For those of you who are still reading because you have $20-$500 or more left over each month. Congratulations, you have broken the ceiling. Which is no small feat, there was a study done in 2010 that stated people who make at least $75,000 a year are significantly happier than those who make less. I know that’s a total Captain Obvious statement, but it's worth noting, in this day and age where happiness is considered a unit of measure, you’ve passed. 

All jokes aside, taking the surplus of money that you have and weighing it out against low-medium priority expenses, trips, dinners, shopping, events, and everything fun that life has to offer, it becomes another daunting project that brings you almost as much stress as the first task. And there are dozens of methods that you could use, but the method that I have used personally and suggested to all my friends and family is the 60/40 method. That means 60% of those additional funds go to personal use and 40% goes to savings. I’ve suggested that people who want to save more, can flip the script and send 60% to savings and 40% to personal use. 

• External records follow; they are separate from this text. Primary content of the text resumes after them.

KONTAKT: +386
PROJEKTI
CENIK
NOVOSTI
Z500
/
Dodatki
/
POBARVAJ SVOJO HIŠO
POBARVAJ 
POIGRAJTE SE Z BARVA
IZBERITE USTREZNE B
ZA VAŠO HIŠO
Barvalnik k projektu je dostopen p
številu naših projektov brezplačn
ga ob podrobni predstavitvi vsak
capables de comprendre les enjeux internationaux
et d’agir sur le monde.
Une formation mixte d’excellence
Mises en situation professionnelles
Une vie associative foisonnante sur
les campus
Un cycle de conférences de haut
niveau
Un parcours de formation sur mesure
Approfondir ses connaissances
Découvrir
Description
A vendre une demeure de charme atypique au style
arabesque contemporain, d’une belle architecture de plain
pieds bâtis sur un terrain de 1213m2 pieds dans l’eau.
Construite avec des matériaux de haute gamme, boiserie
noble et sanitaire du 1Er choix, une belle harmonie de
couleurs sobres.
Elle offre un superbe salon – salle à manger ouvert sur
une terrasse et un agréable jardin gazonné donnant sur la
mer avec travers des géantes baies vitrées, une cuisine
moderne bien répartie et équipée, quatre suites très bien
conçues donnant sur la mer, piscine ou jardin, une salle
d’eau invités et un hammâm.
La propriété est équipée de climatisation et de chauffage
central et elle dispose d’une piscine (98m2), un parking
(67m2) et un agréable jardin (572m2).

Full disclosure, there are tons of people out there that would say “No, I’m gonna take all my extra money and SAVE it” or “I’m gonna take all my extra money and SPEND it”. I’m here to let you know that both options are valid and up to each person’s discretion. But if your goal is to become more financially literate, there is a psychological study done by Christin Siegfried and Eveline Wuttke that proves adults who apply delayed gratification in finances, are able to retrain their mind to have healthier outlook of their financial standing. This means that by creating a fair balance (60/40) with your extra money will limit the amount you have to spend, but will also retrain your mind to have a positive outlook on your financial health. It’s like a reward! 

Let’s be real—money stuff can feel like a never-ending rollercoaster. One minute you’re calculating how to survive the week on $12.47, and the next you’re planning a weekend getaway because payday hits and you're feeling rich-rich. But here’s the thing: managing your money doesn’t have to suck the joy out of life.

By ditching the guilt, getting real with your priorities, and finding a system that works for you (hello, 60/40 method), you’re already winning. Think of financial literacy like a new habit or hobby—kind of like skincare, but for your wallet. You’re not going to be a pro overnight, and that’s totally okay. What matters is that you’re starting, you’re trying, and you’re giving future-you a high five in advance.

So unsubscribe from that streaming service you forgot about, celebrate your $8 victory, and keep building a system that lets you live your life and feel good about it. Money doesn’t have to be scary—it can actually be empowering, once you flip the script.

You’ve got this. Me and your bank account are rooting for you.